Can LLMs Hack Enterprise Networks? Autonomous Assumed Breach Penetration-Testing Active Directory Networks

TL;DR

This paper demonstrates that autonomous LLM-driven systems can effectively perform penetration testing on enterprise Active Directory networks, reducing costs and expanding access to cybersecurity assessments.

Contribution

It introduces the first fully autonomous LLM-based framework for Assumed Breach penetration testing on real enterprise networks, showcasing its capabilities and limitations.

Findings

Autonomous LLMs can adapt attack strategies dynamically.

They can perform multi-vector attacks including social engineering.

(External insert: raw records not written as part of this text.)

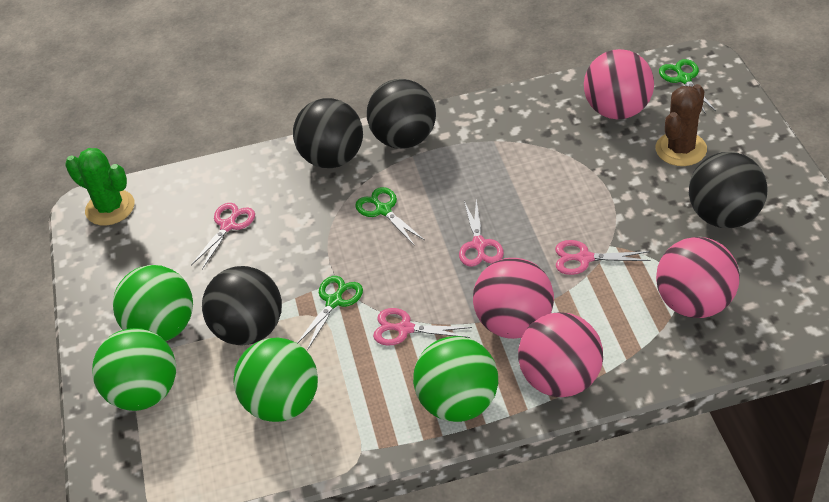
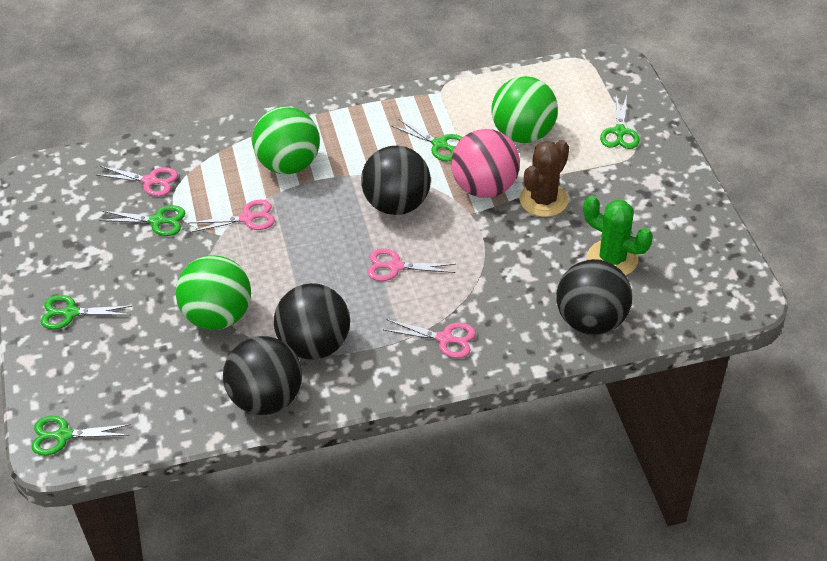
green ball: 4 -> 3
green scissors: 3 -> 5
pink ball: 4 -> 1

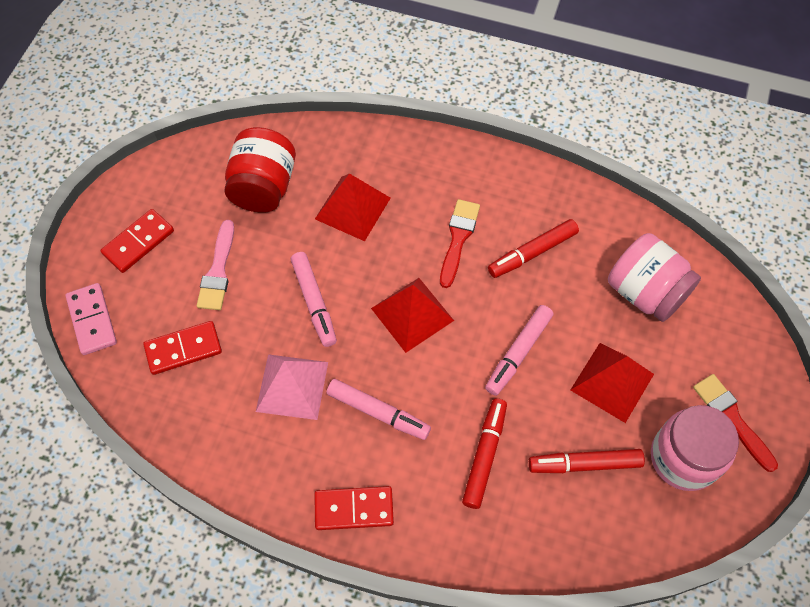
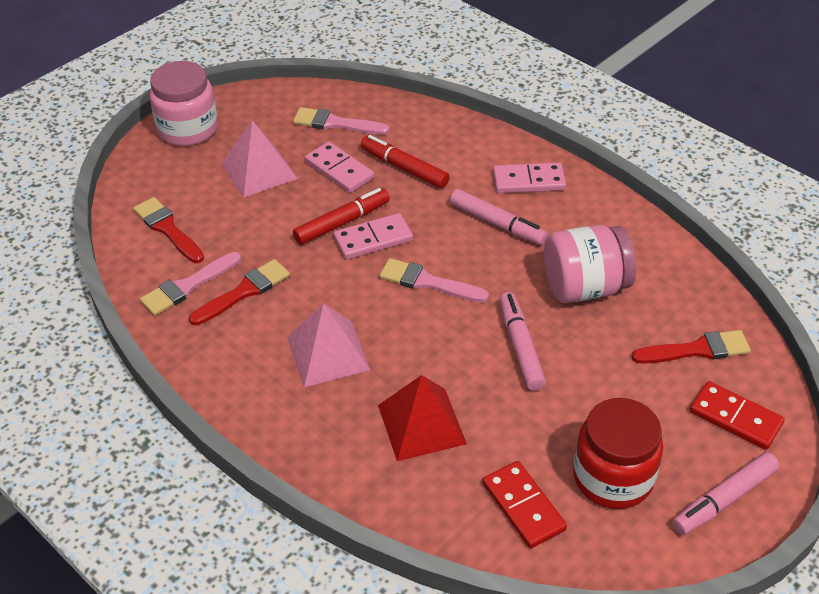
pink brush: 1 -> 3
pink domino: 1 -> 3
pink pyramid: 1 -> 2
red brush: 2 -> 3
red domino: 3 -> 2
red marker: 3 -> 2
red pyramid: 3 -> 1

Costs are lower than traditional human pen-testers.

Abstract

Enterprise penetration-testing is often limited by high operational costs and the scarcity of human expertise. This paper investigates the feasibility and effectiveness of using Large Language Model (LLM)-driven autonomous systems to address these challenges in real-world Active Directory (AD) enterprise networks. We introduce a novel prototype designed to employ LLMs to autonomously perform Assumed Breach penetration-testing against enterprise networks. Our system represents the first demonstration of a fully autonomous, LLM-driven framework capable of compromising accounts within a real-life Microsoft Active Directory testbed, GOAD. We perform our empirical evaluation using five LLMs, comparing reasoning to non-reasoning models as well as including open-weight models. Through quantitative and qualitative analysis, incorporating insights from cybersecurity experts, we demonstrate that autonomous LLMs can effectively conduct Assumed Breach simulations. Key findings highlight their ability to dynamically adapt attack strategies, perform inter-context attacks (e.g., web-app audits, social engineering, and unstructured data analysis for credentials), and generate scenario-specific attack parameters like realistic password candidates. The prototype exhibits robust self-correction mechanisms, installing missing tools and rectifying invalid command generations. We find that the associated costs are competitive with, and often significantly lower than, those incurred by professional human pen-testers, suggesting a path toward democratizing access to essential security testing for organizations with budgetary constraints. However, our research also illuminates existing limitations, including instances of LLM ``going down rabbit holes'', challenges in comprehensive information transfer between planning and execution modules, and critical safety concerns that necessitate human oversight.